Jan 17, 2014 11:14
Welterklärer
Thilo Bode, der frühere SZ-Korrespondent in Südostasien und Großbritannien, ist tot
Die Tätigkeit des Auslandskorrespondenten gehörte früher zu den Traumberufen. Früher - das war jene Zeit, in der es in Deutschland drei Fernsehkanäle gab, in der das Verreisen im Flugzeug eher ungewöhnlich war, und in der man sich noch nicht mit dem Mobiltelefon durch argentinische Zeitungen und indische Blogs klicken konnte. In diesen Zeiten fungierten die wenigen Auslandskorrespondenten der Rundfunkhäuser und der großen Zeitungen als Welterklärer im Sinne des Wortes.
Thilo Bode war ein solcher Welterklärer. Für die Süddeutsche Zeitung schrieb Bode seit 1959 aus Indien, damals noch unter Pseudonym, weil er eigentlich Korrespondent der Welt war. 1964 siedelte er nach Singapur um, von 1966 an berichtete er exklusiv für die SZ über Südostasien. 1972 zog Bode dann nach London um, wo er bis 1984 über vieles und viele, darunter auch die beiden starken Frauen, Königin Elisabeth und Margaret Thatcher, schrieb und kommentierte.

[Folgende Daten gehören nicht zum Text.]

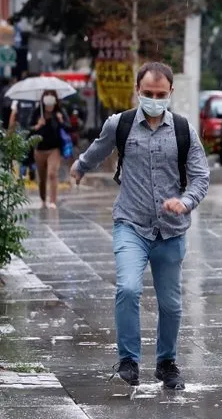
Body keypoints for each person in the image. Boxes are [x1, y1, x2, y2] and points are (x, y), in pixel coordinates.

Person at [70, 62, 210, 389]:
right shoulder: (120, 124)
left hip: (171, 230)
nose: (154, 99)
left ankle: (166, 362)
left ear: (170, 94)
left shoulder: (183, 130)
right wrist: (80, 166)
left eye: (161, 94)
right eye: (148, 93)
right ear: (138, 90)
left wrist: (185, 201)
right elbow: (99, 148)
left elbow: (201, 177)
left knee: (171, 304)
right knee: (128, 288)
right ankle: (129, 359)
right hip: (130, 223)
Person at [27, 90, 70, 208]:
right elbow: (28, 129)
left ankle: (53, 201)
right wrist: (37, 125)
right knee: (42, 177)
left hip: (54, 149)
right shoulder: (37, 112)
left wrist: (61, 121)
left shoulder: (59, 112)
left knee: (52, 174)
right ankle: (43, 199)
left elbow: (69, 127)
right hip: (39, 149)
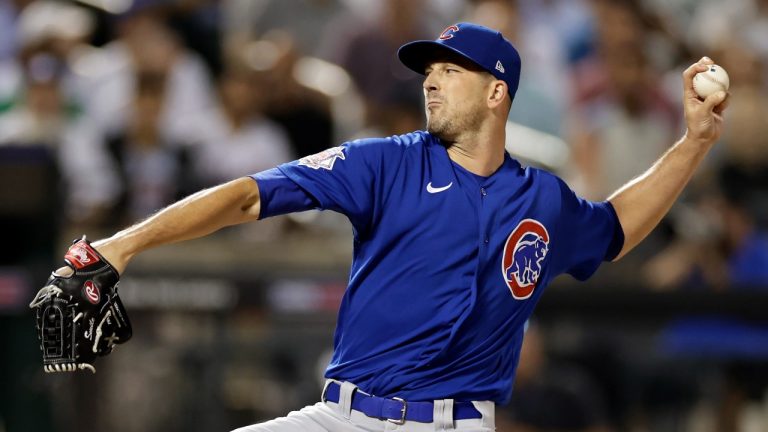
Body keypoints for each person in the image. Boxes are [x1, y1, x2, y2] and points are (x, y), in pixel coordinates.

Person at [78, 22, 727, 431]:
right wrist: (125, 243)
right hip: (341, 416)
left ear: (497, 92)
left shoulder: (540, 200)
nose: (432, 84)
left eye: (451, 71)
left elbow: (614, 229)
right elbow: (248, 197)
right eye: (429, 72)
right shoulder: (384, 163)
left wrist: (694, 141)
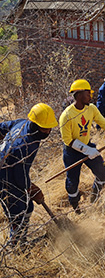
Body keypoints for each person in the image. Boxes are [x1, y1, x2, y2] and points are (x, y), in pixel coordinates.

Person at [59, 79, 105, 214]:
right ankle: (77, 208)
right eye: (88, 93)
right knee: (72, 182)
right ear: (79, 94)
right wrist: (86, 150)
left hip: (87, 146)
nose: (91, 96)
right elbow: (68, 140)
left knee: (103, 173)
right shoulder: (66, 115)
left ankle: (94, 198)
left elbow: (104, 124)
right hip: (72, 152)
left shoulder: (91, 109)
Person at [0, 103, 58, 247]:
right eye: (45, 128)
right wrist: (33, 189)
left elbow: (1, 127)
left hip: (10, 175)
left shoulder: (22, 123)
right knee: (18, 214)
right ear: (36, 125)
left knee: (28, 208)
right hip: (5, 181)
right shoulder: (24, 145)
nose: (49, 131)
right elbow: (21, 177)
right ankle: (13, 248)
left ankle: (21, 240)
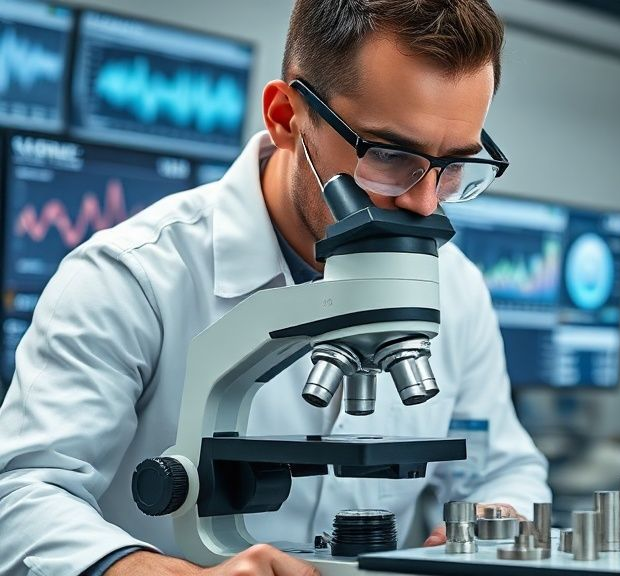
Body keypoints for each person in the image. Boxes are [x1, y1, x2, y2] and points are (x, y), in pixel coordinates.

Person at [0, 1, 550, 574]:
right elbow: (20, 494)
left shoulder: (456, 286)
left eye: (454, 166)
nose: (424, 204)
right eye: (388, 156)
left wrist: (495, 523)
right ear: (286, 118)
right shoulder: (132, 276)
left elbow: (504, 469)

Bode, noch zu Kaisers Herrschaftszeiten im Februar 1918 in Bochum geboren, trat 1936 zunächst als Offiziersanwärter in die Marine ein. Im Krieg fuhr er erst auf einem Zerstörer, bevor er 1942 zu den U-Booten wechselte. Er gehörte zu den Glücklicheren in dieser Waffengattung, die enorme Verluste zu verzeichnen hatte. Im Mai 1945 übergab der damalige
Kapitänleutnant sein Boot U-858 am Cape May vor der Küste der USA den Amerikanern.
Nach dem Krieg volontierte Bode als 28-Jähriger bei der Schwäbischen Zeitung; später verschlug es ihn zur FAZ. 1952 trat er in den Auswärtigen Dienst ein, den er 1958 in Delhi wieder verließ, um fürderhin als Korrespondent zu arbeiten.
Bode war ein Autor, der die distanzierte und distanzierende Ironie pflegte. Er gehörte zu jenen Schreibern, die den spezifischen Stil der SZ vor allem auf der Seite Drei damals prägten. Sein Habitus war der eines Offiziers und Gentleman. Bei Bodes Redaktionsbesuchen kam es gelegentlich zu ironischen, nicht immer unernsten Debatten mit dem damaligen geschäftsführenden Chefredakteur Hugo Deiring. Auch der war U-Boot-Kommandant gewesen, allerdings dienstjünger als Bode, und beide ließen einander gerne spüren, wer wann wem vorgesetzt war.
Nach seinem Ruhestand lebte Thilo Bode in München. Nicht lange vor
seinem 96. Geburtstag ist er nun gestorben.